Shanta Gold ends fourth quarter in line with guidance
Updated : 09:28
East Africa-focussed gold producer Shanta Gold updated the market on operations in its fourth quarter on Monday, reporting gold production of 20,622 ounces, up from 19,973 ounces in the third quarter.
The AIM-traded firm said it had cash and available liquidity of $53.5m (£39.1m) at period end on 31 December, rising from $13.7m at the end of the third quarter, as it swung to net cash of $37.3m from net debt of $5.1m.
Shanta said it was now unhedged and fully exposed to the gold price.
Adjusted EBITDA came in at $15.6m for the quarter, including the settlement of 15,000 ounces of forward-sale commitments.
Cash costs were $559 per ounce, while all-in sustaining costs totalled $870 per ounce for the period.
Shanta said mine construction at Singida was now underway, while infill drilling was also taking place at West Kenya, drawing on the $40.1m cash it had raised in the period in a successful equity placing to progress the project to a construction decision.
An independent scoping study had been announced for West Kenya, including a post-tax net present value at an 8% discount of $340m, and an unlevered internal rate of return of 110%, at a price of $1,700 per ounce.

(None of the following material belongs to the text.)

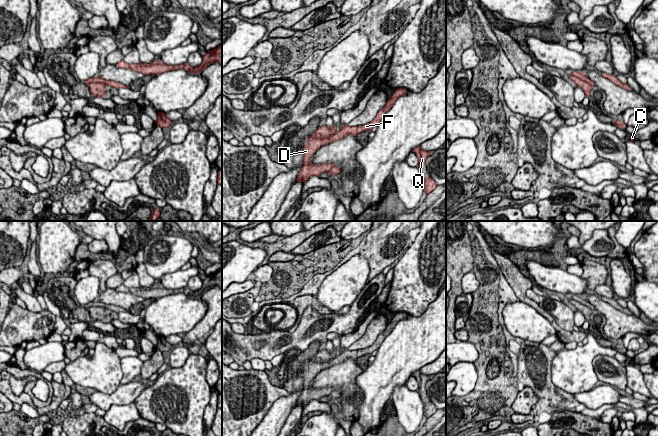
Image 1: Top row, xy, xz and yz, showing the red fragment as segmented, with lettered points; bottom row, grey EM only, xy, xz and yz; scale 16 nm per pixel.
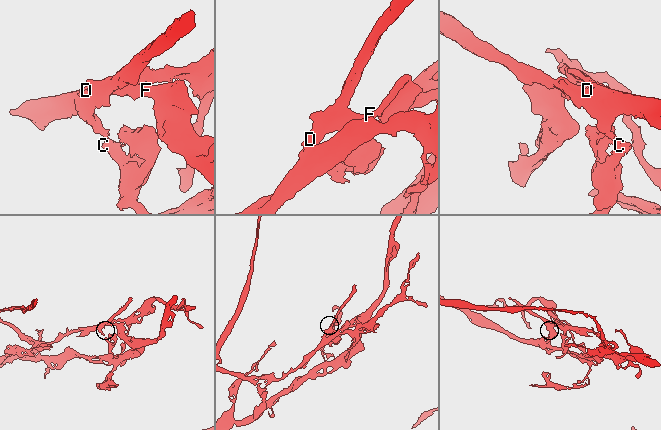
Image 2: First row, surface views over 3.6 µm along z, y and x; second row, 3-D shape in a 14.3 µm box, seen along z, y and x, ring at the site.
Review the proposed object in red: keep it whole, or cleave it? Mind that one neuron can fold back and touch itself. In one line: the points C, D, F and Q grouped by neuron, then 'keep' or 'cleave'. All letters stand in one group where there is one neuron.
C / D F Q | cleave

The maiden resource of 64,000 ounces, grading at 2.08 grams per tonne, was declared at the newly-identified open-pit deposit Porcupine South, adding a 12th known deposit at the New Luika Gold Mine.
For the full-year, Shanta reported gold production of 82,978 ounces, in line with its 2020 guidance for between 80,000 and 85,000 ounces.
Adjusted EBITDA totalled $63.8m, up from $47.7m in 2019, with 40,000 ounces of forward-sale commitments settled at an average price of $1,240 per ounce during the year.
Cash costs for 2020 came in at $579 per ounce, while its all-in sustaining costs were $841 per ounce, at the lower end of its guidance for between $830 and $880 per ounce.
Gross debt totalled $11.4m, narrowing from $22m at the end of the prior year, as the board reported a new all-time record throughput of 712,945 tonnes milled.
Looking at 2021, Shanta said its annual guidance was for about 80,000 ounces at an all-in sustaining cost of between $900 and $950 per ounce on a like-for-like basis, and $1,050 to $1,100 per ounce including development costs, in line with the World Gold Council ("WGC") definition.
Forecast gold production would increase through the year, the board said, following the ramp-up of the third mill, resulting in production being weighted towards the second half of 2021.
It said its all-in sustaining cost guidance included the assumption of higher royalties driven by the higher gold price, supplementary open pit mining from Elizabeth Hill and increased on-mine exploration spend in 2021.
The company’s 2021 exploration budget in Tanzania would increase by around 50% to $8m.
“The company is operating drilling campaigns at each of its three projects and expects to increase group reserves during the course of the year. Exploration is likely to be the primary driver for creating shareholder value in the coming years,” said chief executive officer Eric Zurrin.
“Shanta achieved its core objectives for 2020, with gold production and costs in line with guidance, and produced another industry-leading safety performance.”
At 0901 GMT, shares in Shanta Gold were down 0.55% at 18.2p.